Better Integration Testing with Cucumber
- Audience level:
One of the hardest questions to answer is "does my program help the user accomplish their goals?" Whether that person is using our website or a programmer using our library, this talk will describe how to write automated tests which map to tasks our users are trying to accomplish. We will demonstrate specific Python testing libraries and evaluate the pros and cons of this approach to testing.
At the end of the day, our software exists to help users accomplish _some goal_. For end-users, that goal could be to send a picture to a friend, find the least expensive flight, or to calculate annual taxes. When we write software for programmers, we are hoping that our libraries might help them more easily make HTTP requests or parse dates. However, it is easy to lose sight of their goals when we develop software. Sometimes we make breaking changes to our software by modifying features which people were using in unexpected ways. We are familiar with writing unit tests for our code to test granular functionality in our software. This aides in development and helps prevent regressions as we implement new features. We also value this when doing integration testing - testing how the system behaves as a whole. This talk is to talk about Behavior-Driven Development as one tool for creating stronger integration tests.

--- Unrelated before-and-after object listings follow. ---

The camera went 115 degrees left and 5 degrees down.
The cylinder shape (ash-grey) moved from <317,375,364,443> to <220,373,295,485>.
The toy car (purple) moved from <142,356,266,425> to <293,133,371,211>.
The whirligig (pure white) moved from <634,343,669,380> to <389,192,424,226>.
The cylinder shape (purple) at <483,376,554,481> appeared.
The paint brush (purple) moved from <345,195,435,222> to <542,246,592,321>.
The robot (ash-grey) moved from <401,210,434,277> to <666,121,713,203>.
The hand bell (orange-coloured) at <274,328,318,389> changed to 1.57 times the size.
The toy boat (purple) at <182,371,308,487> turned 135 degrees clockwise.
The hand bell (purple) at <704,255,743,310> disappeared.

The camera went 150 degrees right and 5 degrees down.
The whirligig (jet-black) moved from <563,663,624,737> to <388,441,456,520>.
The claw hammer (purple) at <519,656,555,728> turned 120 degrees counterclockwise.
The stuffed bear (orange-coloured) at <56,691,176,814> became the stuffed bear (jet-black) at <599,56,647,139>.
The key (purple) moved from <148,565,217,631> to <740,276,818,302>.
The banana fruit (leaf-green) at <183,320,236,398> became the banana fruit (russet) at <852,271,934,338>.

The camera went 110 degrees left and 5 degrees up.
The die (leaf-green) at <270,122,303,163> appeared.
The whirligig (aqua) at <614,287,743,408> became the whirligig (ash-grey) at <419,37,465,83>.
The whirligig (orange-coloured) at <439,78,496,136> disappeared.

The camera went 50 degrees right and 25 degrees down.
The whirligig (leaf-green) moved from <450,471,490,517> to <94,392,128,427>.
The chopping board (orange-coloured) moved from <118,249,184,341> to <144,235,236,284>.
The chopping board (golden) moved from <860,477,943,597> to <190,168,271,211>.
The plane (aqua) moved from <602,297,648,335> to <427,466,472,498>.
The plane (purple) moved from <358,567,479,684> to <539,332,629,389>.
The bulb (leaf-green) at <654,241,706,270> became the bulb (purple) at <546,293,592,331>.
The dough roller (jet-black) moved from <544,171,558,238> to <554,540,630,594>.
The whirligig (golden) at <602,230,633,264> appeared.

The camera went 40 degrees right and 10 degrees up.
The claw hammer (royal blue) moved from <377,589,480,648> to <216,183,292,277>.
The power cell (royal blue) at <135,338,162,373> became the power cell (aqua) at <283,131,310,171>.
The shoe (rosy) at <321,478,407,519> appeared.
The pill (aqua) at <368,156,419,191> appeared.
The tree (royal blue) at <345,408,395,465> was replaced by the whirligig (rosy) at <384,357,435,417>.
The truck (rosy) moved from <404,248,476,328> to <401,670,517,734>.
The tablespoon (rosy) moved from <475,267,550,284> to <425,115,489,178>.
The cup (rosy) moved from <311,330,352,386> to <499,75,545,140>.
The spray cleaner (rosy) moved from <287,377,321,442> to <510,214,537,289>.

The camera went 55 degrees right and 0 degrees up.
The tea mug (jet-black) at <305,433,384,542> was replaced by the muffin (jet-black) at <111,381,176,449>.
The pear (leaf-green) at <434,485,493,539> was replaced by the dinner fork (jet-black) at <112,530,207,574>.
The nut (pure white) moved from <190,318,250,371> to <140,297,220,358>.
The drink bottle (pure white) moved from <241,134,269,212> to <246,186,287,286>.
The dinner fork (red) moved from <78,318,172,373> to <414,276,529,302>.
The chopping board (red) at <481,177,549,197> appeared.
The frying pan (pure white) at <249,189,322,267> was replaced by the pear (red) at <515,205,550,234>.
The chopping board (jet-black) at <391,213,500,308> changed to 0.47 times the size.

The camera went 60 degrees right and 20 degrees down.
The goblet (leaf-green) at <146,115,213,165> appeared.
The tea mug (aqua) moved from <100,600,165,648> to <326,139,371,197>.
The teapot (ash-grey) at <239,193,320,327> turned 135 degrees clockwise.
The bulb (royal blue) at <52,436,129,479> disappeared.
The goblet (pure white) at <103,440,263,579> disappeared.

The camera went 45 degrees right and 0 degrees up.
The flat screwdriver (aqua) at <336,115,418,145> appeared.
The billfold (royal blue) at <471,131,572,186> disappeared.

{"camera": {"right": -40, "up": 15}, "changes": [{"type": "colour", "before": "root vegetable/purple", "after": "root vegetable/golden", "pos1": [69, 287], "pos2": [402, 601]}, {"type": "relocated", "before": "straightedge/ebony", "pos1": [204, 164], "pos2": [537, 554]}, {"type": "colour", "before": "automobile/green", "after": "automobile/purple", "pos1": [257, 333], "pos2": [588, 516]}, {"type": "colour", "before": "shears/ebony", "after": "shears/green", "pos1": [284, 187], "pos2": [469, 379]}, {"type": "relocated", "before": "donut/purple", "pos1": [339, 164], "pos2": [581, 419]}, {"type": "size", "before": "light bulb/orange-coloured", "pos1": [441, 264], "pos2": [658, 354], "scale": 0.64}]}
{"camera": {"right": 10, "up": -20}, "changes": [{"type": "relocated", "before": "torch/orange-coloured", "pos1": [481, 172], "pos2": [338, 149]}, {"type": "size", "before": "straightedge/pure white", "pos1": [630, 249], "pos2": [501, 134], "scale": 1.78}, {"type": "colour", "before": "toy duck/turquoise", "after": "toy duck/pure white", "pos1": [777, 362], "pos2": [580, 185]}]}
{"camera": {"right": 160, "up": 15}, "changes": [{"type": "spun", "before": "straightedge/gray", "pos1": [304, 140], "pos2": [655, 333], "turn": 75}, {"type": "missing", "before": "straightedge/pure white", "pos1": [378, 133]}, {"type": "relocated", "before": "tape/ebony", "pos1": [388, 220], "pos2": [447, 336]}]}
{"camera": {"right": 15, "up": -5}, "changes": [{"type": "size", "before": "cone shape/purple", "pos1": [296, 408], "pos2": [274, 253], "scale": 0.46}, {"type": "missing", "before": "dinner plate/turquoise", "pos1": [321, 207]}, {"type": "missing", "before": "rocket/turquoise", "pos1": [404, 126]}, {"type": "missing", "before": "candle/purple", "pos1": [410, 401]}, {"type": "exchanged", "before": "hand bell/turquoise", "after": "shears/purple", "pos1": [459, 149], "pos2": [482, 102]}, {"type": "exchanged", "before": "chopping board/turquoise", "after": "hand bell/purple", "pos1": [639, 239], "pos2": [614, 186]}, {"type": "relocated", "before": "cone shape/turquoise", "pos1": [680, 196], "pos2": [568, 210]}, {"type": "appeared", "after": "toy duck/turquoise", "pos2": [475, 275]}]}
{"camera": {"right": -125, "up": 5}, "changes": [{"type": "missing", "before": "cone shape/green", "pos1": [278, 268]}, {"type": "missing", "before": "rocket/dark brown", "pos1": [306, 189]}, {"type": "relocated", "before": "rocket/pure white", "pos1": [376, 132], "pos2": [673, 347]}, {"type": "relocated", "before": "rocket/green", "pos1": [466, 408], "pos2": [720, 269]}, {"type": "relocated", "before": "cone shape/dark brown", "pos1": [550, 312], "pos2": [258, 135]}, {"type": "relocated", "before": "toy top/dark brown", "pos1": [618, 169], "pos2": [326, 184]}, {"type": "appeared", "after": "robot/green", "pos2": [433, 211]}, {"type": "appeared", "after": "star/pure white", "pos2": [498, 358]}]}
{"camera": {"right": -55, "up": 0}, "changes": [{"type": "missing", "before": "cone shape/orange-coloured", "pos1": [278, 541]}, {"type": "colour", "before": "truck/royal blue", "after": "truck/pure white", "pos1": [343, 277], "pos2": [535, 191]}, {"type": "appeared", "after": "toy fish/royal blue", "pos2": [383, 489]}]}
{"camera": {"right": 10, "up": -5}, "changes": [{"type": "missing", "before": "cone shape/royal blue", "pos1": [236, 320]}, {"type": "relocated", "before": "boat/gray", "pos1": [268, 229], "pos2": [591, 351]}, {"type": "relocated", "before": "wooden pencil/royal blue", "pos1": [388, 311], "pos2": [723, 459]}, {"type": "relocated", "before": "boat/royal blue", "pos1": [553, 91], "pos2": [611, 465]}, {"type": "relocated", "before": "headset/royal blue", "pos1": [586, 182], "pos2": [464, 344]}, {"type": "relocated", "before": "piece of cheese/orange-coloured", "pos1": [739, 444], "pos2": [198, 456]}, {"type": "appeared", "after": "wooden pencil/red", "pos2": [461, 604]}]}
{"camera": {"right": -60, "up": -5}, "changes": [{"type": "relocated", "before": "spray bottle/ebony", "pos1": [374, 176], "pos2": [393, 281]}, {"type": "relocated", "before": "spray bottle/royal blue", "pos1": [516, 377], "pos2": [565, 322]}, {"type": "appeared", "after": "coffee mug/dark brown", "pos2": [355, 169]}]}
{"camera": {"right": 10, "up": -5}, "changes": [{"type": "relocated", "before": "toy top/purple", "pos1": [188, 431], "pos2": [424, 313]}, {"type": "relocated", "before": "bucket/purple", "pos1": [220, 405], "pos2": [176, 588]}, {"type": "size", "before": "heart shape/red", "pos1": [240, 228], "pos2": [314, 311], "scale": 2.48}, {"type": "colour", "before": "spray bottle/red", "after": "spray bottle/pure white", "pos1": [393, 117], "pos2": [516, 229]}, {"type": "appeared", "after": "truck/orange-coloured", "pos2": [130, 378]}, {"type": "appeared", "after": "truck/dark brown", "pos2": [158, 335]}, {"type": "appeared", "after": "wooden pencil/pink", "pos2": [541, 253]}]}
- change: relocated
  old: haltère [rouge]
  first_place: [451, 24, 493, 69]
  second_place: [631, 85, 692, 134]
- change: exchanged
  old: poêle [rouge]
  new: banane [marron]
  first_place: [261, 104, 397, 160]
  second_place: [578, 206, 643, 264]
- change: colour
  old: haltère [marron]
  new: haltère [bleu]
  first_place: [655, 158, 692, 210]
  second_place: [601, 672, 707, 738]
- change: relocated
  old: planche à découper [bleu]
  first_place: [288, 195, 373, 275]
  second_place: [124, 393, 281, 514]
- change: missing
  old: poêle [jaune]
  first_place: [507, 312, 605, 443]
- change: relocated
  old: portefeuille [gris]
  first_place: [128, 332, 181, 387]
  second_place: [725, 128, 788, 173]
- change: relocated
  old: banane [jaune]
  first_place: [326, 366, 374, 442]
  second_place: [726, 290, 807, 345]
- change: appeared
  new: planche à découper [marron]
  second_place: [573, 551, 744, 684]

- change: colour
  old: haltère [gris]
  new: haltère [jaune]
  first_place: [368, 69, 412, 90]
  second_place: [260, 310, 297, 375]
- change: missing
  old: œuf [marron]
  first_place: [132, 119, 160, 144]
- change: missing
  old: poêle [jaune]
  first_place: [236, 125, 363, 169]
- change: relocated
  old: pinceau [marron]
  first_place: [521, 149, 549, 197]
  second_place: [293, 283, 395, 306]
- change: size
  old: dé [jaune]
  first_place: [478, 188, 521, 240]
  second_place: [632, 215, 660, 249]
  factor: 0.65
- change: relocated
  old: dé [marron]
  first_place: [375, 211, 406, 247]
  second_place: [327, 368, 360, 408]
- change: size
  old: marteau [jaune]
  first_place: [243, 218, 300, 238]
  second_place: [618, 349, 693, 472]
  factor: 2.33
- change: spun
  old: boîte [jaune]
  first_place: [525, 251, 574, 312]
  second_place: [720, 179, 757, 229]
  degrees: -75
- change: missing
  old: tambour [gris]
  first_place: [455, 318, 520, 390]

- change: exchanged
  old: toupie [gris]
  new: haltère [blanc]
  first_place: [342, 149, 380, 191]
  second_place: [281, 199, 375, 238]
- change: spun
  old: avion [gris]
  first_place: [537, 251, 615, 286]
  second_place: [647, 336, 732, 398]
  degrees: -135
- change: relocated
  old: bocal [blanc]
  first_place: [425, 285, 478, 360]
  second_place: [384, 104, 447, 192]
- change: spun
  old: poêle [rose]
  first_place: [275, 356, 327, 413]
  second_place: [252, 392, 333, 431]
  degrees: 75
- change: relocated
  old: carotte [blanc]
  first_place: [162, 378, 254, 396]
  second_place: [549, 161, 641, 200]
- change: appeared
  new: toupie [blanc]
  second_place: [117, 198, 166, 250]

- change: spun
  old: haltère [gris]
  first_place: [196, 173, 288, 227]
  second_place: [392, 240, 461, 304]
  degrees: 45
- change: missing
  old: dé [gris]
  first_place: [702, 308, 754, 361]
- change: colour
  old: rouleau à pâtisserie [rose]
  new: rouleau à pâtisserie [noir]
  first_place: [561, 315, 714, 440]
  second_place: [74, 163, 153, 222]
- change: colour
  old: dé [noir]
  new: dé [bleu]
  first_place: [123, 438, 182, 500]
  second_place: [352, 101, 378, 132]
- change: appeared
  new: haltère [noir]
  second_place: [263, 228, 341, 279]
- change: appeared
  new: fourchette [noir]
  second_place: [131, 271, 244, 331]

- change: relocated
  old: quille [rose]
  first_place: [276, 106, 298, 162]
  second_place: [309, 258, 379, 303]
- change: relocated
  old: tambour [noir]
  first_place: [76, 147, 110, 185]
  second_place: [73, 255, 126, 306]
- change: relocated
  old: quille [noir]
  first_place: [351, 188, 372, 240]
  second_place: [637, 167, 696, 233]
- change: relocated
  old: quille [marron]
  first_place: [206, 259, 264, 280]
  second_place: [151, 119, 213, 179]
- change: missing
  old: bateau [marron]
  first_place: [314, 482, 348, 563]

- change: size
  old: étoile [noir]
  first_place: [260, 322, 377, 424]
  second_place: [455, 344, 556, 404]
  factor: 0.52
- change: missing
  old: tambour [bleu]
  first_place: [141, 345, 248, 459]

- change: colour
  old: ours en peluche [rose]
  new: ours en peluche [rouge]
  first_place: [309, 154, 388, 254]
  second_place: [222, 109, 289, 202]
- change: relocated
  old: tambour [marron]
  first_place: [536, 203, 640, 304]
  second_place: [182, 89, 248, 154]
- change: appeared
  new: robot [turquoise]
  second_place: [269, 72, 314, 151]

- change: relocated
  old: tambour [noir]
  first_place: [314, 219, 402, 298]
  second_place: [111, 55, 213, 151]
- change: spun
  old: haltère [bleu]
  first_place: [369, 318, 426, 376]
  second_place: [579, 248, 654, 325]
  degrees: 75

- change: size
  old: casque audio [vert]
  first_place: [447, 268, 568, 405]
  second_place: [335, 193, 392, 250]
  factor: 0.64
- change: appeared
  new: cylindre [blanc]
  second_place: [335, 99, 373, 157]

The focus becomes not on testing a "flow" (such as "the customer checkout", or "passing JSON to an HTTP POST request") but on testing what someone is trying to accomplish ("Purchasing tickets for a movie" or "Querying the API to fetch movie information") We will discuss, in detail, how to construct such tests, what makes it difficult, libraries we can use, and specific code examples. We will draw a parallel between translating a human-readable Cucumber feature to code which performs tests and a human-readable RESTful interface and the background code which performs the task at hand. We will also address hype surrounding BDD ("even non-technical people can write tests!") and why it is wrong. We will talk about drawbacks and things which are hard about this approach. We will talk about when and how this can be a useful tool in the integration test toolbox.